--- Data records ---

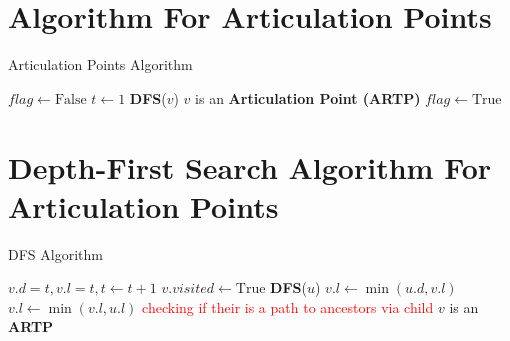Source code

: \section{\textbf{Algorithm For Articulation Points}}

\begin{frame}{Articulation Points Algorithm}
    \begin{algorithm}[H]
        \caption{Finding Articulation Points}
        \begin{algorithmic}[1]
                \State $flag \gets \text{False}$
                \State $t \gets 1$
            \EndFor
                    \State \textbf{DFS}($v$)
                \EndIf
                \State $v$ is an \textbf{Articulation Point (ARTP)}
            \EndIf
            \State $flag \gets \text{True}$
            \EndFor
        \end{algorithmic}
    \end{algorithm}
\end{frame}

\section{\textbf{Depth-First Search Algorithm For Articulation Points}}

\begin{frame}{DFS Algorithm}
    \begin{algorithm}[H]
        \caption{DFS($v$)}
        \begin{algorithmic}[1]
            \State $v.d = t, v.l = t, t \gets t + 1$
            \State $v.visited \gets \text{True}$
                    \State \textbf{DFS}($u$)
                \EndIf
                    \State $v.l \gets \min(u.d, v.l)$
                \EndIf
                    \State $v.l \gets \min(v.l, u.l)$ \state \textcolor{red}{checking if their is a path to ancestors via child} 
                \EndIf
                    \State $v$ is an \textbf{ARTP}
                \EndIf
            \EndFor
        \end{algorithmic}
    \end{algorithm}
\end{frame}


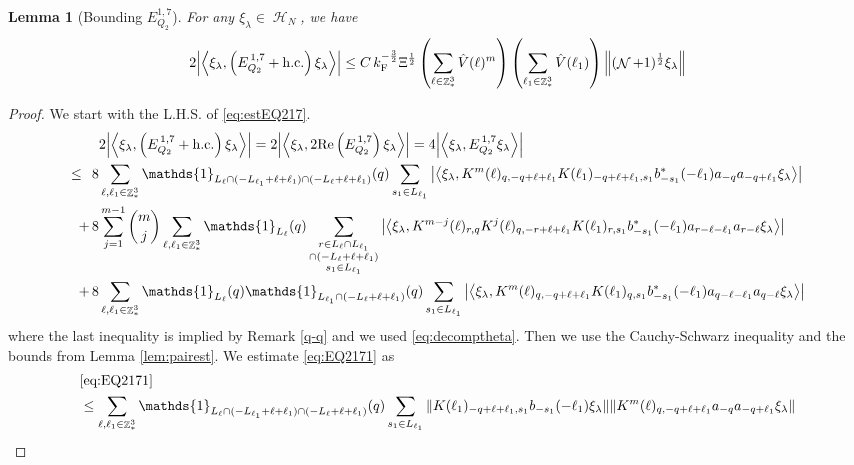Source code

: \documentclass[12pt,a4paper]{article}
\numberwithin{equation}{section}
\newcommand{\1}{\mathbb{I}}
\newcommand{\F}{\mathrm{F}}
\DeclareMathOperator{\Z}{\mathbb{Z}}
\DeclareMathOperator{\HH}{\mathcal{H}}
\DeclareMathOperator{\NN}{\mathcal{N}}
\newcommand{\half}{\frac{1}{2}}
\newcommand{\eva}[1]{\left\langle #1 \right\rangle}
\theoremstyle{plain}
\newtheorem{lemma}[theorem]{Lemma}
\theoremstyle{definition}
\theoremstyle{remark}
\theoremstyle{plain}
\theoremstyle{definition}
\theoremstyle{remark}
\begin{document}
\begin{lemma}[Bounding $E_{Q_2}^{1,7}$]\label{lem:EQ217}
	For any $\xi_\lambda \in \HH_N$, we have
	\begin{align}
		2\abs{\eva{\xi_\lambda,\left(E^{\,1,7}_{Q_2}+\mathrm{h.c.}\right) \xi_\lambda }}
		\leq C\, k_{\F}^{-\frac{3}{2}} \Xi^{\half} \left(\sum\limits_{\ell\in \Z^3_*} \hat{V}(\ell)^m \right) \left(\sum\limits_{\ell_1\in \Z^3_*} \hat{V}(\ell_1) \right) \norm{(\NN+1)^\half \xi_\lambda } \label{eq:estEQ217}
	\end{align}
\end{lemma}
\begin{proof}
 We start with the L.H.S. of \eqref{eq:estEQ217}.
\begin{align}
	&2\abs{\eva{\xi_\lambda,\left(E^{\,1,7}_{Q_2}+\mathrm{h.c.}\right) \xi_\lambda }} =2 \abs{\eva{\xi_\lambda,2\mathrm{Re}\left(E^{\,1,7}_{Q_2}\right) \xi_\lambda }} = 4\abs{\eva{\xi_\lambda, E^{\,1,7}_{Q_2} \xi_\lambda }}\nonumber\\
	\leq\,\;8& \sum\limits_{\ell, \ell_1\in \Z^3_*} \mathds{1}_{L_{\ell} \cap (-L_{\ell_1}+\ell+\ell_1) \cap (-L_{\ell}+\ell+\ell_1)}(q) \sum\limits_{s_1 \in L_{\ell_1}} \abs{\eva{\xi_\lambda, K^m(\ell)_{q,-q+\ell+\ell_1} K(\ell_1)_{-q+\ell+\ell_1,s_1} b^*_{-s_1}(-\ell_1) a_{-q} a_{-q+\ell_1} \xi_\lambda}} \label{eq:EQ2171}\\
	+\,8& \sum\limits_{j=1}^{m-1} {{m}\choose j} \sum\limits_{\ell, \ell_1\in \Z^3_*}\mathds{1}_{L_{\ell}}(q) \sum\limits_{\substack{r\in L_{\ell} \cap L_{\ell_1} \\ \cap (-L_{\ell}+\ell+\ell_1)\\s_1\in L_{\ell_1}}}  \abs{\eva{\xi_\lambda, K^{m-j}(\ell)_{r,q} K^j(\ell)_{q,-r+\ell+\ell_1} K(\ell_1)_{r,s_1} b^*_{-s_1}(-\ell_1)a_{r-\ell-\ell_1}a_{r-\ell} \xi_\lambda }} \label{eq:EQ2172}\\
	+\,8&\sum\limits_{\ell, \ell_1\in \Z^3_*} \mathds{1}_{L_{\ell}}(q) \mathds{1}_{L_{\ell_1}\cap (-L_{\ell}+\ell+\ell_1)}(q) \sum\limits_{s_1\in L_{\ell_1}} \abs{\eva{\xi_\lambda, K^m(\ell)_{q,-q+\ell+\ell_1} K(\ell_1)_{q,s_1} b^*_{-s_1}(-\ell_1)a_{q-\ell-\ell_1}a_{q-\ell} \xi_\lambda }} \label{eq:EQ2173}
\end{align}
where the last inequality is implied by Remark \ref{q-q} and we used \eqref{eq:decomptheta}.
Then we use the Cauchy-Schwarz inequality and the bounds from Lemma \ref{lem:pairest}.
We estimate \eqref{eq:EQ2171} as 
\begin{align}
	&\eqref{eq:EQ2171}\nonumber\\
	&\leq \sum\limits_{\ell, \ell_1\in \Z^3_*} \mathds{1}_{L_{\ell} \cap (-L_{\ell_1}+\ell+\ell_1) \cap (-L_{\ell}+\ell+\ell_1)}(q) \sum\limits_{s_1 \in L_{\ell_1}} \norm{  K(\ell_1)_{-q+\ell+\ell_1,s_1} b_{-s_1}(-\ell_1) \xi_\lambda}\norm{ K^m(\ell)_{q,-q+\ell+\ell_1}a_{-q}a_{-q+\ell_1} \xi_\lambda }\nonumber\\

\end{align}
\end{proof}
\end{document}
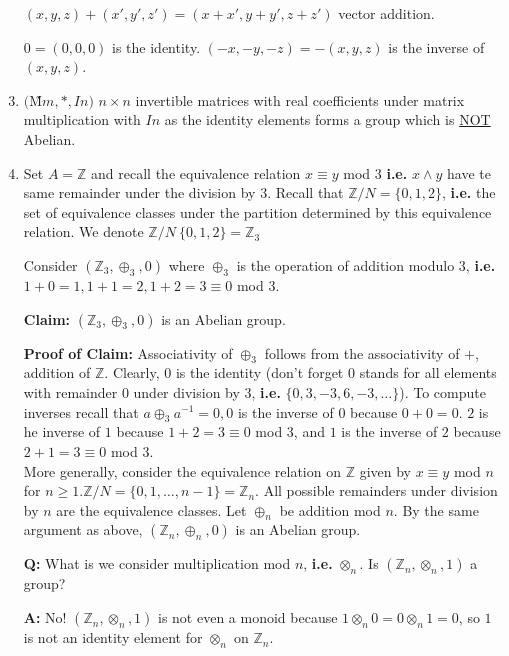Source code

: \documentclass[10pt]{article}
\begin{document}
\begin{description}
\begin{enumerate}
			\item[] $(x, y, z)+(x', y', z') = (x+x', y+y', z+z')$ vector addition.
			\item[] $0 = (0, 0, 0)$ is the identity. \hspace{10mm} $(-x, -y, -z) = - (x, y, z)$ is the inverse of $(x, y, z)$.
			\item $($\~{M}$m, *, In)$ $n\times n$ invertible matrices with real coefficients under matrix multiplication with $In$ as the identity elements forms a group which is \underline{NOT} Abelian.
			\item Set $A = \mathbb{Z}$ and recall the equivalence relation $x \equiv y$ mod $3$ \textbf{i.e.} $x \land y$ have te same remainder under the division by $3$. Recall that $\mathbb{Z} / N = \{0, 1, 2\}$, \textbf{i.e.} the set of equivalence classes under the partition determined by this equivalence relation. We denote $\mathbb{Z} / N \ \{0, 1, 2\} = \mathbb{Z}_3$
			\item[] Consider $(\mathbb{Z}_3, \oplus _3, 0)$ where $\oplus _3$ is the operation of addition modulo $3$, \textbf{i.e.} $1+0=1, 1+1=2, 1+2=3 \equiv 0$ mod $3$.
			\item[\textbf{Claim:}] $(\mathbb{Z}_3, \oplus _3, 0)$ is an Abelian group.
			\item[\textbf{Proof of Claim:}] Associativity of $\oplus _3$ follows from the associativity of $+$, addition of $\mathbb{Z}$. Clearly, $0$ is the identity (don't forget $0$ stands for all elements with remainder $0$ under division by $3$, \textbf{i.e.} $\{0, 3, -3, 6, -3, \dots\}$). To compute inverses recall that $a \oplus _3 a^{-1} = 0, 0$ is the inverse of $0$ because $0+0=0$. $2$ is he inverse of $1$ because $1+2=3 \equiv 0$ mod $3$, and $1$ is the inverse of $2$ because $2+1=3 \equiv 0$ mod $3$. \\
			More generally, consider the equivalence relation on $\mathbb{Z}$ given by $x \equiv y$ mod $n$ for $n \geq 1. \mathbb{Z} / N = \{0, 1, \dots, n-1\} = \mathbb{Z}_n$. All possible remainders under division by $n$ are the equivalence classes. Let $\oplus _n$ be addition mod $n$. By the same argument as above, $(\mathbb{Z}_n, \oplus _n, 0)$ is an Abelian group.
			\item[\textbf{Q:}] What is we consider multiplication mod $n$, \textbf{i.e.} $\otimes _n$. Is $(\mathbb{Z}_n, \otimes _n, 1)$ a group?
			\item[\textbf{A:}] No! $(\mathbb{Z}_n, \otimes _n, 1)$ is not even a monoid because $1 \otimes _n 0 = 0 \otimes _n 1 = 0$, so $1$ is not an identity element for $\otimes _n$ on $\mathbb{Z}_n$.

\end{enumerate}
\end{description}
\end{document}
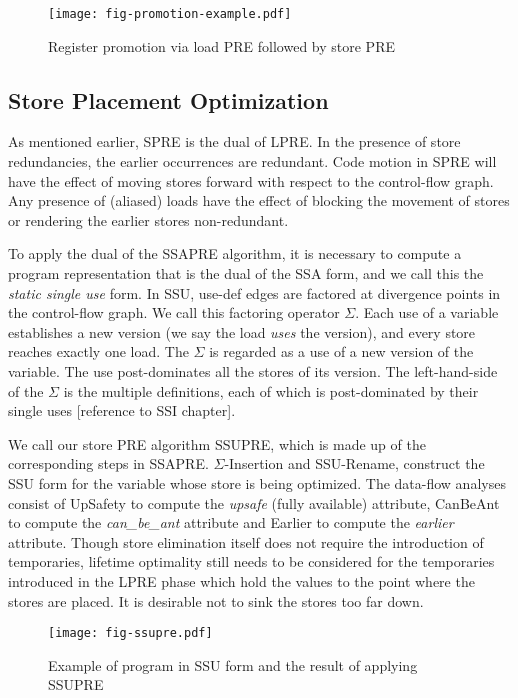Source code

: \begin{figure}
\centering
\texttt{[image: fig-promotion-example.pdf]}
\caption{Register promotion via load PRE followed by store PRE}
\label{fig:promotion-example}
\end{figure}

\subsection{Store Placement Optimization}

As mentioned earlier, SPRE is the dual of LPRE.
In the presence of store redundancies, the earlier occurrences are redundant.
Code motion in SPRE will have the effect of moving stores forward with respect 
to the control-flow graph.  Any presence of (aliased) loads have the effect of
blocking the movement of stores or rendering the earlier stores non-redundant.

To apply the dual of the SSAPRE algorithm, it is necessary to compute a program
representation that is the dual of the SSA form, and we call this the 
\emph{static single use} form.  In SSU, use-def edges are factored at
divergence points in the control-flow graph.  We call this factoring operator
$\Sigma$.  Each use of a variable establishes a new version (we say the load 
\emph{uses} the version), and every store reaches exactly one load.   The
$\Sigma$ is regarded as a use of a new version of the variable.  The use
post-dominates all the stores of its version.  The left-hand-side of the
$\Sigma$ is the multiple definitions, each of which is post-dominated by their
single uses [reference to SSI chapter].

We call our store PRE algorithm SSUPRE, which is made up of the corresponding 
steps in SSAPRE.   $\Sigma$-Insertion and
SSU-Rename, construct the SSU form for the variable whose store is being 
optimized.  The data-flow analyses consist of UpSafety to compute the
\emph{upsafe} (fully available) attribute, CanBeAnt to compute the
\emph{can\_be\_ant} attribute and Earlier to compute the \emph{earlier}
attribute.  Though store elimination itself does not require
the introduction of temporaries, lifetime optimality still needs to be
considered for the temporaries introduced in the LPRE phase which hold the 
values to the point where the stores are placed.  It is desirable not 
to sink the stores too far down.  

\begin{figure}
\centering
\texttt{[image: fig-ssupre.pdf]}
\caption{Example of program in SSU form and the result of applying SSUPRE}
\label{fig:ssupre}
\end{figure}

---

Task brief: Pull every line containing "mathcal" out of the data above.

Response for this exercise:
\DeclareMathOperator{\HH}{\mathcal{H}}
\DeclareMathOperator{\NN}{\mathcal{N}}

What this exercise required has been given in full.